EXTRACTED TEXT -
Lunneborg said Intuit is pricing the GoPayment card as low as possible to attract users. There are no signup, activation, monthly maintenance, or purchase-transaction fees. The first ATM withdrawal per month is free; subsequent withdrawals cost $2.50, as do teller withdrawals. ATM balance inquiries and statements cost 50 cents. Adding money through direct deposit, transfers from a bank account, or cash reloads at Green Dot’s retail locations is free. The first automated clearing house money transfer per month to the holder’s bank account is free; subsequent ACH transfers cost $1.00.

Prepaid card industry researcher Ben Jackson, a senior analyst at Mercator Advisory Group Inc., agrees that many GoPayment merchants that want to keep their business and personal finances separate might find the card attractive. “It makes it very easy for them,” he says.

Records from a collection:
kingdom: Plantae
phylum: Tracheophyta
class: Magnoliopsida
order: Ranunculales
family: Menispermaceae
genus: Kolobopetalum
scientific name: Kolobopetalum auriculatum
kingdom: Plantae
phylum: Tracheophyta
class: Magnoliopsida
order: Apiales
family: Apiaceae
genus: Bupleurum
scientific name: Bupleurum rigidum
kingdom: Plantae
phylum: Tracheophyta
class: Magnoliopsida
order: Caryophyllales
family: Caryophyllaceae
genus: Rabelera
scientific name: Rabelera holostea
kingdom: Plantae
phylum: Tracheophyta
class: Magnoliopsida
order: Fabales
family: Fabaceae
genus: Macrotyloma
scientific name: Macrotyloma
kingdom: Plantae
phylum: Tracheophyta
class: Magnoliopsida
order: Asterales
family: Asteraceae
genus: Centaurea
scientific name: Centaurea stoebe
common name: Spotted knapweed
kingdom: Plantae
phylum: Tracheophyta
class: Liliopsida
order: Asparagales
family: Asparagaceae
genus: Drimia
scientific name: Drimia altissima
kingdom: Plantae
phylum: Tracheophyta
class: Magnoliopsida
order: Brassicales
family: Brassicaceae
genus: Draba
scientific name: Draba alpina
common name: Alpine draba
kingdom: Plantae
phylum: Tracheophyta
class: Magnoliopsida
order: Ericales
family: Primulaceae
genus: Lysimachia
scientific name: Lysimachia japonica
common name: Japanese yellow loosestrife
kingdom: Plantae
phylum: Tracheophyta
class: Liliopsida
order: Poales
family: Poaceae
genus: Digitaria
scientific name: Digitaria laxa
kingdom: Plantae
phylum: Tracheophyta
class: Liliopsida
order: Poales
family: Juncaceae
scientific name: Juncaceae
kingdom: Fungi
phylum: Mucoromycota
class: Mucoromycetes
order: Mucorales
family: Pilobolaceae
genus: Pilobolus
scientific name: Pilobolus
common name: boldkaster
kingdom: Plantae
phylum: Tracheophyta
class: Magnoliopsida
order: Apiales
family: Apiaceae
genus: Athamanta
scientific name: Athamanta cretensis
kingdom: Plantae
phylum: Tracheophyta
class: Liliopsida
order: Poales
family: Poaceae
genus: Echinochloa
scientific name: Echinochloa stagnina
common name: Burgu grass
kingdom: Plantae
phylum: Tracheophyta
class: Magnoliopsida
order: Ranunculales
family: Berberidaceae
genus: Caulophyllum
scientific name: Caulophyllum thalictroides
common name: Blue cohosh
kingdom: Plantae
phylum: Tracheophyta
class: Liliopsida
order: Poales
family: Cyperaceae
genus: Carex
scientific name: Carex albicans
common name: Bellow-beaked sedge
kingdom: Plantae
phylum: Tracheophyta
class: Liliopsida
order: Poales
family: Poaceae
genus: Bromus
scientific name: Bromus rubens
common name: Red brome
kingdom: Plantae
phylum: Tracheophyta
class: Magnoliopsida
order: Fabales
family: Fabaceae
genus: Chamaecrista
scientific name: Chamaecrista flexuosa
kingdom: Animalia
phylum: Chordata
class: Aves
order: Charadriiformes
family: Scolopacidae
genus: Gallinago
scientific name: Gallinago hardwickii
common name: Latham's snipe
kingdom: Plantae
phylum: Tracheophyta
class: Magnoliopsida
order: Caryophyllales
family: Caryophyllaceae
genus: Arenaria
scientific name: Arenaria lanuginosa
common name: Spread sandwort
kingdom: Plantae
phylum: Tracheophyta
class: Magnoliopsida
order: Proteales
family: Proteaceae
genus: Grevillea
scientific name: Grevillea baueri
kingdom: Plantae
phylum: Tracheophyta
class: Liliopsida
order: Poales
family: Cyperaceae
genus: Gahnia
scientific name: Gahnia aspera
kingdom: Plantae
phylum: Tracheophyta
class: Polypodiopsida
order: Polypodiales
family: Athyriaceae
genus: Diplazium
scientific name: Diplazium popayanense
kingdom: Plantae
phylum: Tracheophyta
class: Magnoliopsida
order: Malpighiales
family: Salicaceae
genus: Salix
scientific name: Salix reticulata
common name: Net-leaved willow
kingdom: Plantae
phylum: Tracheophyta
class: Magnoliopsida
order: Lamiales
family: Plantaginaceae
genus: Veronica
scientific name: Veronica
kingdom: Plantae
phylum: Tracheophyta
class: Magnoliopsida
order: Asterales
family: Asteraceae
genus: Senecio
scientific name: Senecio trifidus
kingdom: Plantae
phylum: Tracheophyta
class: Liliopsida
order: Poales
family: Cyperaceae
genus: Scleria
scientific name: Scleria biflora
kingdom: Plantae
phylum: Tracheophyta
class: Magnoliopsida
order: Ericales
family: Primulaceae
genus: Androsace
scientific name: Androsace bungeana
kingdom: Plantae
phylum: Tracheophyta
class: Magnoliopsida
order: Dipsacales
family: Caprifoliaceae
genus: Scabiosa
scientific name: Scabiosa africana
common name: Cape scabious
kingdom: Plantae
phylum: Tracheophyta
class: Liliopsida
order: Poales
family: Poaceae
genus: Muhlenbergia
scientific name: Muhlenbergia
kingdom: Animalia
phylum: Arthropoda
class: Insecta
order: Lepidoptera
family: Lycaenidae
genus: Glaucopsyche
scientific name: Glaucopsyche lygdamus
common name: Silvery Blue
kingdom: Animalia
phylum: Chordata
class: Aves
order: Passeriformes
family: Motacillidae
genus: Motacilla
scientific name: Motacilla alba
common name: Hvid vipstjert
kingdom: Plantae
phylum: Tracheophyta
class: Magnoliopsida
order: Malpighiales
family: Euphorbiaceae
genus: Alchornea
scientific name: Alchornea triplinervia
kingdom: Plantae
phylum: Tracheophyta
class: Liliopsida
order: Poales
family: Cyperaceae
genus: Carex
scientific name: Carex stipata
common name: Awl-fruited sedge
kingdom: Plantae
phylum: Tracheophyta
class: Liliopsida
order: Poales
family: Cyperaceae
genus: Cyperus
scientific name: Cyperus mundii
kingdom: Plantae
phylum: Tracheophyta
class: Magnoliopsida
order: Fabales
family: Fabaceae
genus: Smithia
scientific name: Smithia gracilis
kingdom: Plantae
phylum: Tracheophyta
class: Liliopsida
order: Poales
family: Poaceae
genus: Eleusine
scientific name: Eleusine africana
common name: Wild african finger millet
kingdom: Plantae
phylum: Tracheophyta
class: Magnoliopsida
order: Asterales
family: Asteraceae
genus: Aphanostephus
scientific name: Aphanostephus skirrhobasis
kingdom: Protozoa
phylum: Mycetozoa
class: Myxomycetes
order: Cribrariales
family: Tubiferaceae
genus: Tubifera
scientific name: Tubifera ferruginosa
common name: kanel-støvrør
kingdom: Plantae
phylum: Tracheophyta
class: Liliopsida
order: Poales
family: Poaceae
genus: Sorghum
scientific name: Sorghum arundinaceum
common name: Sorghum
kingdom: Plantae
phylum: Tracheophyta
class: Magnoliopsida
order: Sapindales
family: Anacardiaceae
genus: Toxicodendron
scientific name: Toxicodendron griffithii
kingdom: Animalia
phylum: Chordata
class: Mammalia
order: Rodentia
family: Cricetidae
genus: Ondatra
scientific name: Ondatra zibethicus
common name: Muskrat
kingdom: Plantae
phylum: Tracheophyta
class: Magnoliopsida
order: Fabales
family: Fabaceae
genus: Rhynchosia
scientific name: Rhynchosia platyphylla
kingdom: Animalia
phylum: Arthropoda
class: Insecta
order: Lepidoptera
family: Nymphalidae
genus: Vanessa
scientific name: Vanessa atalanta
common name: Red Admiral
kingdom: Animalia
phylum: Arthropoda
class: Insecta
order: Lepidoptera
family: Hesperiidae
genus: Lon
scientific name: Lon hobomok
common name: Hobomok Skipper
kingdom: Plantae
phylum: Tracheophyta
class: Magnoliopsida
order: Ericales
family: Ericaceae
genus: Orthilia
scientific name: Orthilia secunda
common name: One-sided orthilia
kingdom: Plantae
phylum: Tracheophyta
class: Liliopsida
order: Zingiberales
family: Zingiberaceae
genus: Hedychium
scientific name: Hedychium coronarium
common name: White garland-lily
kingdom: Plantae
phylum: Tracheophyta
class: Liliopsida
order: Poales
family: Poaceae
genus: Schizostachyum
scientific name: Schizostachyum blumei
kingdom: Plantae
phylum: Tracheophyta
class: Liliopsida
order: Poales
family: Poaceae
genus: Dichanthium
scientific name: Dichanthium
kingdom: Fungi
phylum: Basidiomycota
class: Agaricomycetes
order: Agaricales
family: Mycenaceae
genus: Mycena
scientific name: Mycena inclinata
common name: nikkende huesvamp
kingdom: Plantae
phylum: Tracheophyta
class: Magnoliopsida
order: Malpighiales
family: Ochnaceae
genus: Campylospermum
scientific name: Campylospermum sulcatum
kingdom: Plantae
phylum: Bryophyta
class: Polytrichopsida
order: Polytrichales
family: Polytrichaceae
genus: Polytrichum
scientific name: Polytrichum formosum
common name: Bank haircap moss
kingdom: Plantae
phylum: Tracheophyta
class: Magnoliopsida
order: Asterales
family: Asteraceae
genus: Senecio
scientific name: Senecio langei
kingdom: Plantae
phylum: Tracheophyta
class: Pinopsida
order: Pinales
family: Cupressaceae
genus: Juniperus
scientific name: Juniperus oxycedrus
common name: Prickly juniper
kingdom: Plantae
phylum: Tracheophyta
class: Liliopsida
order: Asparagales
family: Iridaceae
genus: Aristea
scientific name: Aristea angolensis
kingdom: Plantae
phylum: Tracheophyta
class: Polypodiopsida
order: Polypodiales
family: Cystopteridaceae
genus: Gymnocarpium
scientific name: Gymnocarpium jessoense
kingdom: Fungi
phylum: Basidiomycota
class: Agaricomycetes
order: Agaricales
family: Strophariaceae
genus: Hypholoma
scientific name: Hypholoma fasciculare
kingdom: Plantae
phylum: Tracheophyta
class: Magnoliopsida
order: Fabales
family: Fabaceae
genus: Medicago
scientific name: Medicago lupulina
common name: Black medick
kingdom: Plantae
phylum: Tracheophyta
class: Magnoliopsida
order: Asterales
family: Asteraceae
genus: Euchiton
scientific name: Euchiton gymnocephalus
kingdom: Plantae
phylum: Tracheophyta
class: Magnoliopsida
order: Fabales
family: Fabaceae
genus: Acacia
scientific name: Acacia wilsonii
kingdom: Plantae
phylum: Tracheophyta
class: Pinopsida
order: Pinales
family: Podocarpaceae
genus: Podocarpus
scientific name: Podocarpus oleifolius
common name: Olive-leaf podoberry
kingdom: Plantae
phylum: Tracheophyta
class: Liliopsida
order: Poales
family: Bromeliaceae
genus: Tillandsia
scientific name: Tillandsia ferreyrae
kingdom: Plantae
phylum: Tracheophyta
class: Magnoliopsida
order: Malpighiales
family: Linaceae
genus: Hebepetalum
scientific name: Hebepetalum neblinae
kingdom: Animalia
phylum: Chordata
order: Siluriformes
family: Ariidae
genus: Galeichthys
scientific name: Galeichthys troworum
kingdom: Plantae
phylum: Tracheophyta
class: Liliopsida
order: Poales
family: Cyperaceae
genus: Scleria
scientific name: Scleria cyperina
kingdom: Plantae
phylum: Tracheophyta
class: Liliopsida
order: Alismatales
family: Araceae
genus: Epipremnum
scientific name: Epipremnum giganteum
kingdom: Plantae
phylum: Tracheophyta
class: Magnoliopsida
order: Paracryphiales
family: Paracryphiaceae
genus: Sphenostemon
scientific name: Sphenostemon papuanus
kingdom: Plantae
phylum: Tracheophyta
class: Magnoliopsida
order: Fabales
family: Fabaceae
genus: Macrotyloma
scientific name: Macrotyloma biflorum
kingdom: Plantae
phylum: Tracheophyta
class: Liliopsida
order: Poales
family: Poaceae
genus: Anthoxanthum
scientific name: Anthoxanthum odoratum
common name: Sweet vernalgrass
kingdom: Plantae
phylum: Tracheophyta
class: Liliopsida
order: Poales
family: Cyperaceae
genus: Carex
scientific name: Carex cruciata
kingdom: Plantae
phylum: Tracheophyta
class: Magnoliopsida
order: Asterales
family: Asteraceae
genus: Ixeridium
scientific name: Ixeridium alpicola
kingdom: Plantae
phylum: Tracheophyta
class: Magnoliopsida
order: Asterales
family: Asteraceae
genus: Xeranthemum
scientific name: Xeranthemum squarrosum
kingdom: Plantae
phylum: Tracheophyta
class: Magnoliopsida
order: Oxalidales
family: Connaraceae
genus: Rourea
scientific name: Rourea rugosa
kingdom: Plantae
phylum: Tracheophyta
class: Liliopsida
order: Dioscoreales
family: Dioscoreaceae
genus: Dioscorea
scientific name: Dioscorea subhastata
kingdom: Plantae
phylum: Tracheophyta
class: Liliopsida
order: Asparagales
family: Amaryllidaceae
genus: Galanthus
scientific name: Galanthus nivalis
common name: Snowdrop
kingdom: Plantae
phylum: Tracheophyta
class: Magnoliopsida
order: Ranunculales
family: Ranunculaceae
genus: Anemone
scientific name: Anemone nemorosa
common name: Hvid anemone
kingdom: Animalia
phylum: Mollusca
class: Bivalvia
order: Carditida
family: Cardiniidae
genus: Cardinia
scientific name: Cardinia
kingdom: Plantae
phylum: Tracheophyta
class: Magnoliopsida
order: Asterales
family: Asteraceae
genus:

TO DO - Using the text about the GoPayment card, say whether each statement below agrees with it, answering yes or no and quoting the words that decide it. 1. The first ATM withdrawal each month costs nothing. 2. ATM balance inquiries cost $2.50. 3. Ben Jackson works for Intuit.

FINAL ANSWER -
1. Yes: "The first ATM withdrawal per month is free"
2. No: "ATM balance inquiries and statements cost 50 cents."
3. No: "a senior analyst at Mercator Advisory Group Inc."